● Text:
§ §
In August 2021 I joined the InvenioRDM project to help develop and host a modern repository platform for scholarly content. Things didn't exactly go as planned at the beginning of 2022, and I spent five months in the hospital with serious personal health issues. Since returning home in early June, my health has improved considerably, and in September I was able to slowly start working again. This has worked well for me, so it is time to time to set goals for my work on the InvenioRDM project again.
Announcing the Front Matter Archive
Front Matter will be launching a repository to host the full-text content of scholarly blogs in the first quarter of 2023.
The starting point will be the over 450 blog posts that I have published over the last 15 years, but the archive is of course open to content from all scholarly blogs. The goal is to both offer a useful resource for the scholarly community and to learn something about hosting InvenioRDM. An archive of scholarly blog posts is a good starting point, as blogs tend to change technology or location every few years, and older content then often becomes unavailable. Issuing DOIs for blog posts is part of the solution (e.g. this makes citing the blog posts much easier), but a stable long-term archive of the content is equally important. A challenge that scholarly blog posts share with many other often ephemeral scholarly resources, e.g. data and software.
§ §
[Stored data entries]
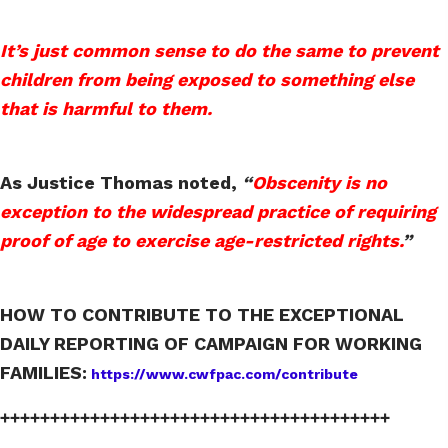
It’s just common sense to do the same to prevent
children from being exposed to something else
that is harmful to them.
As Justice Thomas noted,
“
Obscenity is no
exception to the widespread practice of requiring
proof of age to exercise age-restricted rights.
”
HOW TO CONTRIBUTE TO THE EXCEPTIONAL
DAILY REPORTING OF CAMPAIGN FOR WORKING
FAMILIES:
https://www.cwfpac.com/contribute
+++++++++++++++++++++++++++++++++++++++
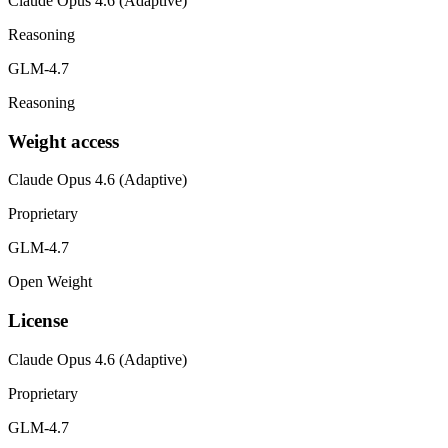
Claude Opus 4.6 (Adaptive)
Reasoning
GLM-4.7
Reasoning
Weight access
Claude Opus 4.6 (Adaptive)
Proprietary
GLM-4.7
Open Weight
License
Claude Opus 4.6 (Adaptive)
Proprietary
GLM-4.7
§ §
● What to do:
1/ Reproduce the Front Matter Archive text from "Announcing the Front" down to "quarter of 2023.".
2/ According to the Front Matter Archive text, what content will serve as the starting point for the archive?
3/ Translate this sentence from the Front Matter Archive text into French: "Front Matter will be launching a repository to host the full-text content of scholarly blogs in the first quarter of 2023."

● Results in order:
1/
Announcing the Front Matter Archive
Front Matter will be launching a repository to host the full-text content of scholarly blogs in the first quarter of 2023.

2/ The over 450 blog posts published over the last 15 years.

3/ Front Matter lancera au premier trimestre 2023 un dépôt destiné à héberger le contenu intégral des blogs scientifiques.